**Activity:**
Copy the passage on caste habits and the novel Golden Fire word for word, in full.

**Document excerpt:**
--------------------------------
Jonathan Fast’s novel Golden Fire is set during the height of the Gupta Empire at the end of the 4th century A.D. The novel revolves around the origins and rise of Chandragupta II. But what remains with me after all these years is the depiction of social relations in an India where elite Hinduism as we understand it today is starting to take shape, and Buddhism is abating. Fast depicts a caste society, though not nearly as endogamous as exists today (this is probably correct from what the genetics tell us).

At one point, a former advisor to the king, a Buddhist monk, arrives at court. The current ascendant counselor is a Brahmin. When the monk, his old rival, arrives to address the king, the counselor turns around and faces away from the monk. Not only will he not speak to him, but he will not look at him. He explicitly contends that the rationale for this behavior is to minimize the ritual pollution that entails contact with a Buddhist who lacks caste.

This attitude persists in some ways in India. And South Asia more generally. Even after conversion, many Muslims continued to maintain habits of caste. My father’s mother’s family were converted to Islam from Hinduism in the early 20th century. They had been Bengali Brahmins and continued to maintain habits which reflected their origins without reflecting on or acknowledging their origins. They maintained separate dishes for guests, and would not drink out of other peoples’ cups. My father’s father was an ulem, a religious teacher. So he instructed all his children on the details of Hanafi shariah. But, the children were raised by his wife, and so all maintained the habit into adulthood of never drinking out of other peoples’ cups. Perhaps one way to describe her would be Muslim beliefs, Hindu customs.
--------------------------------
**Source data:**
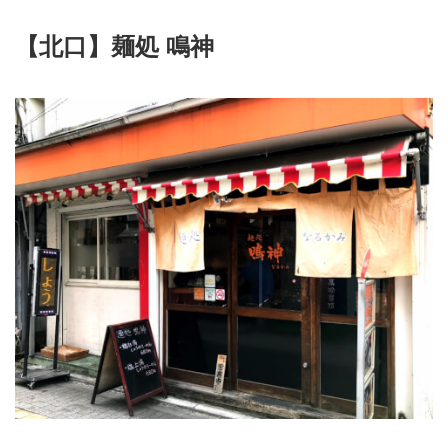
【北口】麺処 鳴神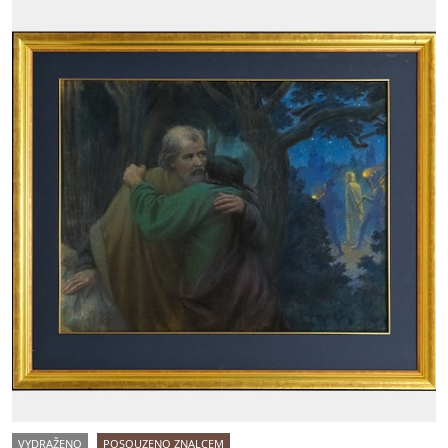
VYDRAŽENO
POSOUZENO ZNALCEM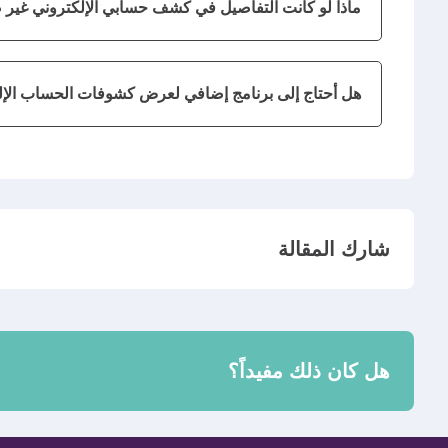
ماذا لو كانت التفاصيل في كشف حسابي الإلكتروني غير
هل أحتاج إلى برنامج إضافي لعرض كشوفات الحساب الإلكتر
شارك المقالة
هل كان ذلك مفيداً؟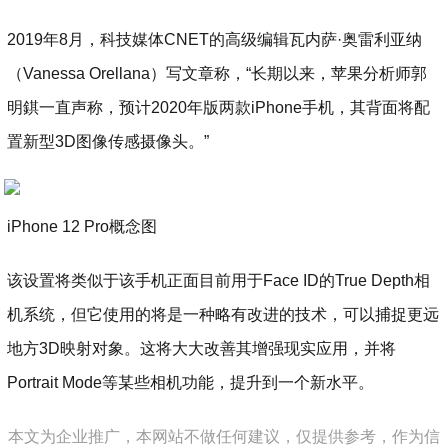
2019年8月，科技媒体CNET的高级编辑瓦内萨·奥雷利亚纳
（Vanessa Orellana）写文章称，“长期以来，苹果分析师郭
明錤一直声称，预计2020年版两款iPhone手机，其背面将配
置新型3D图像传感摄像头。”
iPhone 12 Pro概念图
该设置将类似于该手机正面目前用于Face ID的True Depth相
机系统，但它使用的将是一种略有改进的技术，可以捕捉更远
地方3D映射对象。这将大大改善其增强现实应用，并将
Portrait Mode等某些相机功能，提升到一个新水平。
本文为企业推广，本网站不做任何建议，仅提供参考，作为信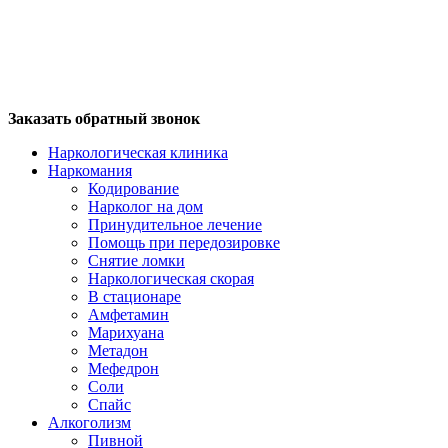
Заказать обратный звонок
Наркологическая клиника
Наркомания
Кодирование
Нарколог на дом
Принудительное лечение
Помощь при передозировке
Снятие ломки
Наркологическая скорая
В стационаре
Амфетамин
Марихуана
Метадон
Мефедрон
Соли
Спайс
Алкоголизм
Пивной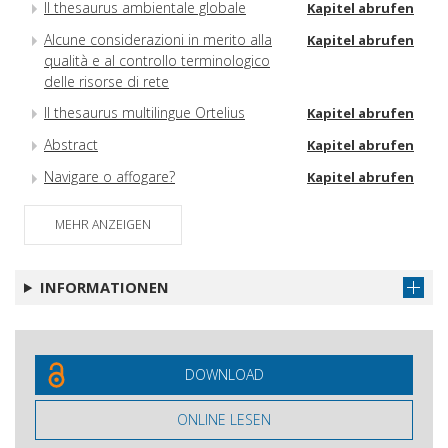
Il thesaurus ambientale globale
Kapitel abrufen
Alcune considerazioni in merito alla
Kapitel abrufen
qualità e al controllo terminologico
delle risorse di rete
Il thesaurus multilingue Ortelius
Kapitel abrufen
Abstract
Kapitel abrufen
Navigare o affogare?
Kapitel abrufen
Il punto di vista degli studenti
Kapitel abrufen
MEHR ANZEIGEN
Abstract
Kapitel abrufen
Da una interessante trasmissione
Kapitel abrufen
INFORMATIONEN
televisiva vista per caso
Lista degli iscritti alla tavola rotonda.
Kapitel abrufen
Firenze - 27 gennaio 2000
DOWNLOAD
ONLINE LESEN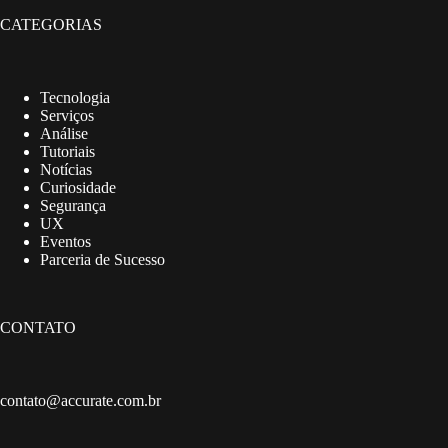
CATEGORIAS
Tecnologia
Serviços
Análise
Tutoriais
Notícias
Curiosidade
Segurança
UX
Eventos
Parceria de Sucesso
CONTATO
contato@accurate.com.br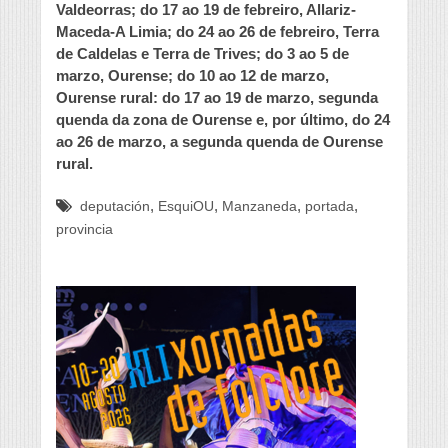
Valdeorras; do 17 ao 19 de febreiro, Allariz-
Maceda-A Limia; do 24 ao 26 de febreiro, Terra
de Caldelas e Terra de Trives; do 3 ao 5 de
marzo, Ourense; do 10 ao 12 de marzo,
Ourense rural: do 17 ao 19 de marzo, segunda
quenda da zona de Ourense e, por último, do 24
ao 26 de marzo, a segunda quenda de Ourense
rural.
,
,
,
,
deputación
EsquiOU
Manzaneda
portada
provincia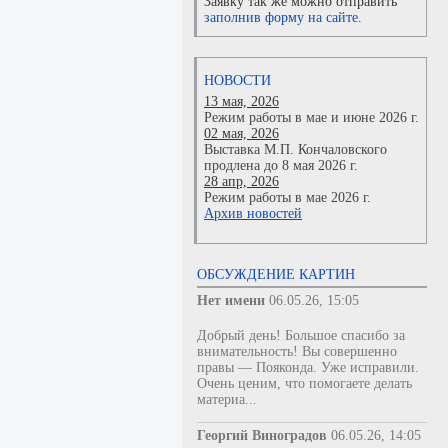
Заявку так же можно отправить
заполнив форму на сайте.
НОВОСТИ
13 мая, 2026
Режим работы в мае и июне 2026 г.
02 мая, 2026
Выставка М.П. Кончаловского
продлена до 8 мая 2026 г.
28 апр, 2026
Режим работы в мае 2026 г.
Архив новостей
ОБСУЖДЕНИЕ КАРТИН
Нет имени
06.05.26, 15:05
Добрый день! Большое спасибо за
внимательность! Вы совершенно
правы — Пояконда. Уже исправили.
Очень ценим, что помогаете делать
материа...
Георгий Виноградов
06.05.26, 14:05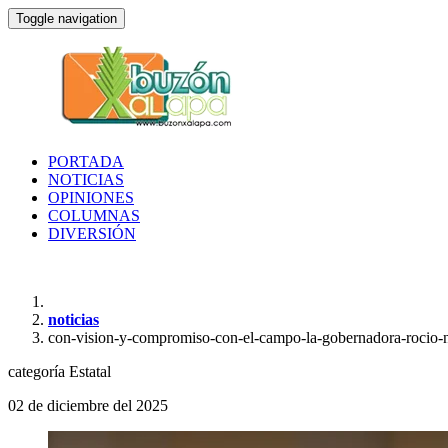
Toggle navigation
PORTADA
NOTICIAS
OPINIONES
COLUMNAS
DIVERSIÓN
noticias
con-vision-y-compromiso-con-el-campo-la-gobernadora-rocio-n
categoría
Estatal
02 de diciembre del 2025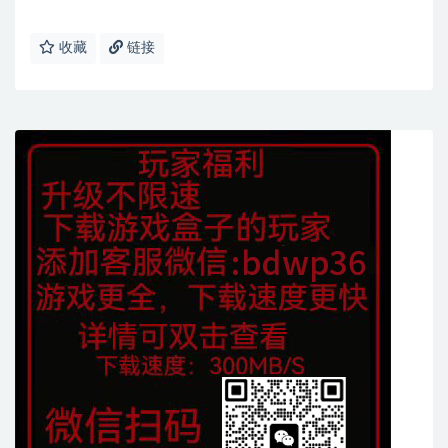
收藏
链接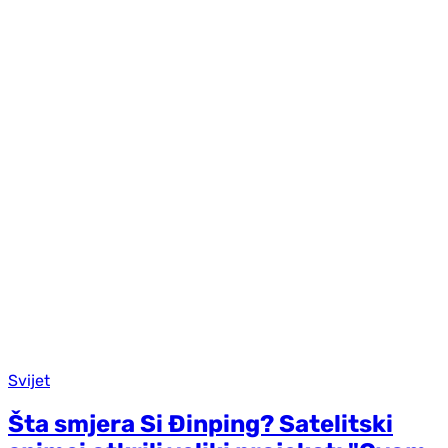
Svijet
Šta smjera Si Đinping? Satelitski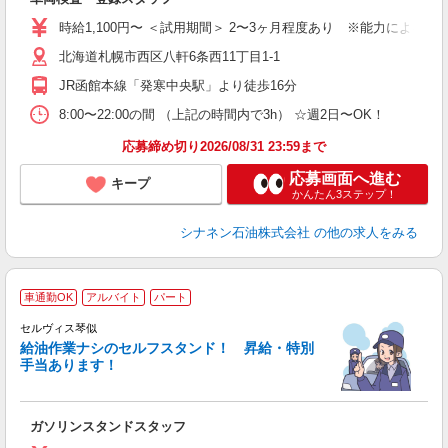
未
O
時給1,100円〜 ＜試用期間＞ 2〜3ヶ月程度あり ※能力による ※
日
北海道札幌市西区八軒6条西11丁目1-1
養
JR函館本線「発寒中央駅」より徒歩16分
8:00〜22:00の間 （上記の時間内で3h） ☆週2日〜OK！
応募締め切り2026/08/31 23:59まで
応募画面へ進む
キープ
かんたん3ステップ！
シナネン石油株式会社
の他の求人をみる
車通勤OK
アルバイト
パート
セルヴィス琴似
給油作業ナシのセルフスタンド！ 昇給・特別
手当あります！
踏
ガソリンスタンドスタッフ
未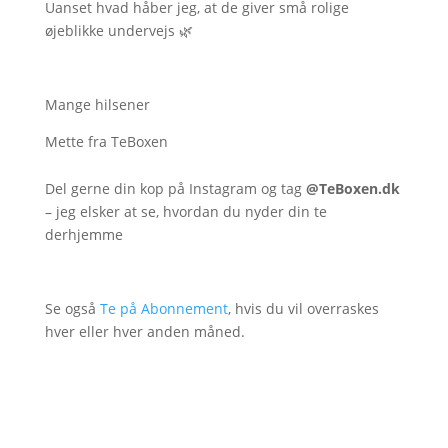
Uanset hvad håber jeg, at de giver små rolige
øjeblikke undervejs 🌿
Mange hilsener
Mette fra TeBoxen
Del gerne din kop på Instagram og tag
@TeBoxen.dk
– jeg elsker at se, hvordan du nyder din te
derhjemme
Se også
Te på Abonnement
, hvis du vil overraskes
hver eller hver anden måned.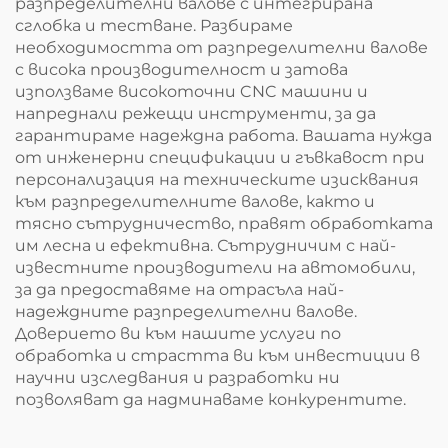
разпределителни валове с интегрирана
сглобка и тестване. Разбираме
необходимостта от разпределителни валове
с висока производителност и затова
използваме високоточни CNC машини и
напреднали режещи инструменти, за да
гарантираме надеждна работа. Вашата нужда
от инженерни спецификации и гъвкавост при
персонализация на техническите изисквания
към разпределителните валове, както и
тясно сътрудничество, правят обработката
им лесна и ефективна. Сътрудничим с най-
известните производители на автомобили,
за да предоставяме на отрасъла най-
надеждните разпределителни валове.
Доверието ви към нашите услуги по
обработка и страстта ви към инвестиции в
научни изследвания и разработки ни
позволяват да надминаваме конкурентите.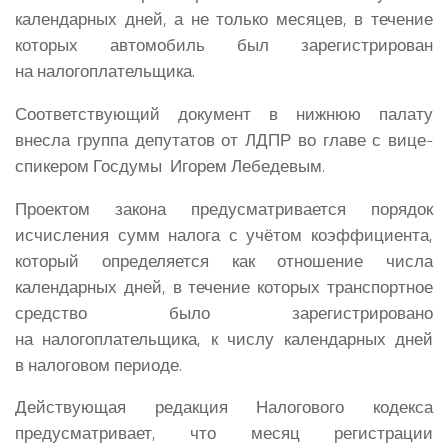
календарных дней, а не только месяцев, в течение
которых автомобиль был зарегистрирован
на налогоплательщика.
Соответствующий документ в нижнюю палату
внесла группа депутатов от ЛДПР во главе с вице-
спикером Госдумы Игорем Лебедевым.
Проектом закона предусматривается порядок
исчисления сумм налога с учётом коэффициента,
который определяется как отношение числа
календарных дней, в течение которых транспортное
средство было зарегистрировано
на налогоплательщика, к числу календарных дней
в налоговом периоде.
Действующая редакция Налогового кодекса
предусматривает, что месяц регистрации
--------------------------------
**The answer:**
Jonathan Fast’s novel Golden Fire is set during the height of the Gupta Empire at the end of the 4th century A.D. The novel revolves around the origins and rise of Chandragupta II. But what remains with me after all these years is the depiction of social relations in an India where elite Hinduism as we understand it today is starting to take shape, and Buddhism is abating. Fast depicts a caste society, though not nearly as endogamous as exists today (this is probably correct from what the genetics tell us).

At one point, a former advisor to the king, a Buddhist monk, arrives at court. The current ascendant counselor is a Brahmin. When the monk, his old rival, arrives to address the king, the counselor turns around and faces away from the monk. Not only will he not speak to him, but he will not look at him. He explicitly contends that the rationale for this behavior is to minimize the ritual pollution that entails contact with a Buddhist who lacks caste.

This attitude persists in some ways in India. And South Asia more generally. Even after conversion, many Muslims continued to maintain habits of caste. My father’s mother’s family were converted to Islam from Hinduism in the early 20th century. They had been Bengali Brahmins and continued to maintain habits which reflected their origins without reflecting on or acknowledging their origins. They maintained separate dishes for guests, and would not drink out of other peoples’ cups. My father’s father was an ulem, a religious teacher. So he instructed all his children on the details of Hanafi shariah. But, the children were raised by his wife, and so all maintained the habit into adulthood of never drinking out of other peoples’ cups. Perhaps one way to describe her would be Muslim beliefs, Hindu customs.